200 years after Spanish liberation in Cartagena
Two centuries ago, Cartagena became a free city from under Spanish rule.
On Oct. 10t, 1821, Cartagena was liberated from the last Spanish troops that controlled the city, who exercised sovereignty in the name of the Spanish Crown.
On that day, the loyalist troops peacefully surrendered the bastions of the fortified city. Ceremonies followed with the utmost order and respect for the defeated enemy.
That same day in 1821, an unknown Sincelejo newspaper, published an account of the surrender of Cartagena, an event that lasted the whole day:
"Initiated the Capitulation entered the square, to fix it, Colonel Luis de Rieux with his assistant Ensign Sebastián de Osse.... as all the batteries had the necessary supplies for the defense of the enclosures, and all the chests were full of gunpowder for the artillery, it was decided that since they should not be abandoned, while the garrison embarked and the Colombian army entered, twenty-five men would enter, so that each one would remain in one of the enclosures, to take care of the war supplies that were in them.
This took place on the 9th. On the 10th at eight o'clock in the morning, four hundred men of the Girardot battalion entered the Cathedral Square, where the Major of the Spanish, associated with the adjutant Osse, named guards of the Square and the parade was distributed. In this way the Spanish troops that were on duty were relieved, all with the best order. At twelve o'clock of the day the hill of "San Felipe" was surrendered, which was occupied by two hundred men of the Antioquia battalion with its corresponding artillery picket; once the hill was surrendered the Spanish flag was lowered, and the tricolor flag was hoisted, with the salute of ordinance, of a salvo and twenty-one shots."
The reconquest, definitive for the future independence of Gran Colombia, was a direct consequence of the battle of the night of San Juan, which took place in the bay of Las Animas a few months before.

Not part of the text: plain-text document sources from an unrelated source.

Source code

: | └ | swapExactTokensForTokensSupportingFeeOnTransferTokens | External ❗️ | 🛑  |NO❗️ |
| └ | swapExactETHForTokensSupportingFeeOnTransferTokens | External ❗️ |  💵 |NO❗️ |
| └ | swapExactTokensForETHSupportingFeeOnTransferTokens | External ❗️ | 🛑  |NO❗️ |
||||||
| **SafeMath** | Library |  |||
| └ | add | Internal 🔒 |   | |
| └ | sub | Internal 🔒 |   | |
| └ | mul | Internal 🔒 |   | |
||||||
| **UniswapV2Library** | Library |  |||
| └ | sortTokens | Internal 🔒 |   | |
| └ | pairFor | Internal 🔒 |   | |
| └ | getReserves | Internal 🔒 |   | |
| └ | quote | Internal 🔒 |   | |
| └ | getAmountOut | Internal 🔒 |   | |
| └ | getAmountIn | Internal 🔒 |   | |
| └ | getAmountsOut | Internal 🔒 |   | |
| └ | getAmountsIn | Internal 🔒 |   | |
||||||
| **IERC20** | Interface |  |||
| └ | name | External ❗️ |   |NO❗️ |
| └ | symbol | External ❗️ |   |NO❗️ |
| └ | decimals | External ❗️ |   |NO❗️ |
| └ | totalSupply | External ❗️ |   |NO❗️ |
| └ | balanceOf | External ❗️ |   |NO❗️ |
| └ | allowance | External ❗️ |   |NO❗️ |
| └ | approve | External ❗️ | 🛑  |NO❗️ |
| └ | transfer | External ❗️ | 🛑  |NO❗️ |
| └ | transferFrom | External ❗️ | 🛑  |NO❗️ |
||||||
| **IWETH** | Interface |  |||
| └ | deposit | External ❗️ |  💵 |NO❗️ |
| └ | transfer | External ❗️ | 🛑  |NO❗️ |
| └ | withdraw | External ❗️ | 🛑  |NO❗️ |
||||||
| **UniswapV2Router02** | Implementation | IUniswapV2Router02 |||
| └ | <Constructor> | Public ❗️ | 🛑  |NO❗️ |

However, the dominion of the strategic Cartagena was not the end of the independence struggle. Antonio Nariño, the leader of the struggle, was left to complete the neo-Granadian process. The battle of Maracaibo was also yet to come to consolidate the emancipation of Gran Colombia (a country formed by the territories known today as Colombia, Ecuador, Panama and Venezuela between 1821 and 1831).
On Oct. 10t, 200 years ago, the Antioquia battalion, commanded by José María Córdova, first entered the walled enclosure in the city. His men solemnly crossed the Media Luna gate.
The Spanish army left on Colombian ships, bound for Cuba, never to return.
Cartagena was the last city of the Neo-Granadian Caribbean to be liberated, the once Queen of the Indies had been devastated.
The liberation was a process that took place thanks to several important events, although the battle of the night of San Juan, led by Padilla, was the key.